Я уже не против ничего. У нее чудесно сокращаются эти нервные складки на лице. Эля на самом деле ужасающе прекрасна – только сейчас, выкушав полуштоф водки, я это понимаю.
– Ладно, тут все ясно. Ты акционистка, как это, бросаешь пощечину общественному вкусу. Вроде так говорил Маяковский…
– Да какой сейчас Маяковский?! – фыркает Эля. – Я бы тебе могла показать настоящих деятелей – Абрамович, Бердена… Не слышал никогда о таких, ведь правда?
Опять киваю. Конечно, о таких не слышал, для меня эти имена – пустой звук.

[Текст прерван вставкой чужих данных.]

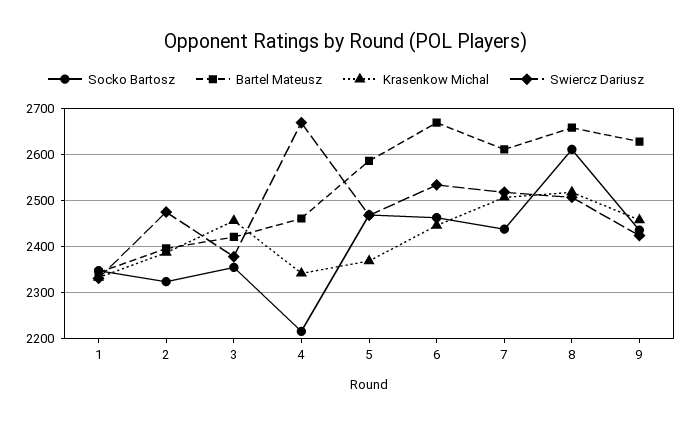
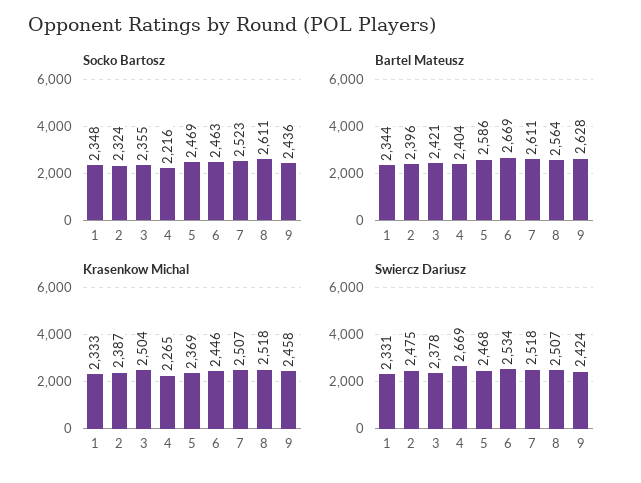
  {
    "Socko Bartosz": {
      "1": 2348,
      "2": 2324,
      "3": 2355,
      "4": 2216,
      "5": 2469,
      "6": 2463,
-     "7": 2440,
+     "7": 2523,
      "8": 2611,
      "9": 2436
    },
    "Bartel Mateusz": {
      "1": 2344,
      "2": 2396,
      "3": 2421,
-     "4": 2460,
+     "4": 2404,
      "5": 2586,
      "6": 2669,
      "7": 2611,
-     "8": 2660,
+     "8": 2564,
      "9": 2628
    },
    "Krasenkow Michal": {
      "1": 2333,
      "2": 2387,
-     "3": 2460,
+     "3": 2504,
-     "4": 2340,
+     "4": 2265,
      "5": 2369,
      "6": 2446,
      "7": 2507,
      "8": 2518,
      "9": 2458
    },
    "Swiercz Dariusz": {
      "1": 2331,
      "2": 2475,
      "3": 2378,
      "4": 2669,
      "5": 2468,
      "6": 2534,
      "7": 2518,
      "8": 2507,
      "9": 2424
    }
  }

– Я кино люблю. Серджо Леоне.
– Серджо Леоне! – презрительно повторяет Эля. – Нет ничего в нем искушенного. Так, делает всякие пострелушки на потеху публике. А ты смотри, может быть, тоже прикоснешься к бронзовому миру. Бронза – она ведь простая, не золото и не серебро. Вот она тут. Видел же кишки в бронзовой краске?
Снова киваю.
– Превратить в монумент, в памятник, которому будет кланяться поколение, можно что угодно. В этом и наша акция. Тут еще несколько работ наших. Вот познакомься, – указывает в сторону на анемичного и хилого очкарика, – это Фил, он картины кровью рисует, – и затем на ту девку с химзавивкой, – а это Карина, она хочет придумать одежду, которая будет гореть, при этом ее саму не сжигая. Чтобы акции проводить и самой не сдыхать, понимаешь же?

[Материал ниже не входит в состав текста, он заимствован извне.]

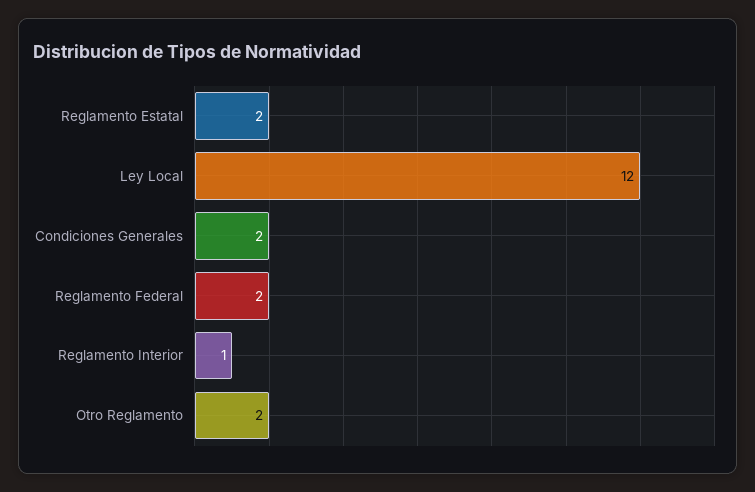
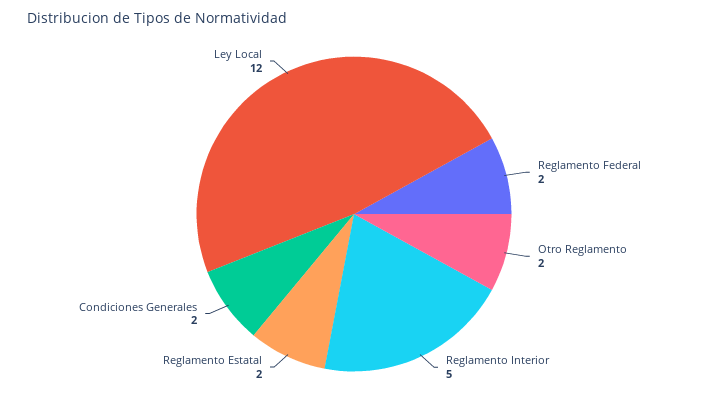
  {
    "Reglamento Estatal": 2,
    "Ley Local": 12,
    "Condiciones Generales": 2,
    "Reglamento Federal": 2,
-   "Reglamento Interior": 1,
+   "Reglamento Interior": 5,
    "Otro Reglamento": 2
  }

Я завороженно бреду за Элей по сквоту.
– А это кто? – про парня, что сидит за столом и оживленно дискутирует. У него вялая борода, окаймляющая подбородок, рыжеватые и как будто крашеные волосы, темные глаза – это видно сразу, потому как они блестят от выпитого алкоголя. У него, вытянутолицего, закатаны рукава свитера, на сгибах локтей лиловеют вспухшие вены. «Гоняет по вене», – думаю я и выразительно смотрю на Элю.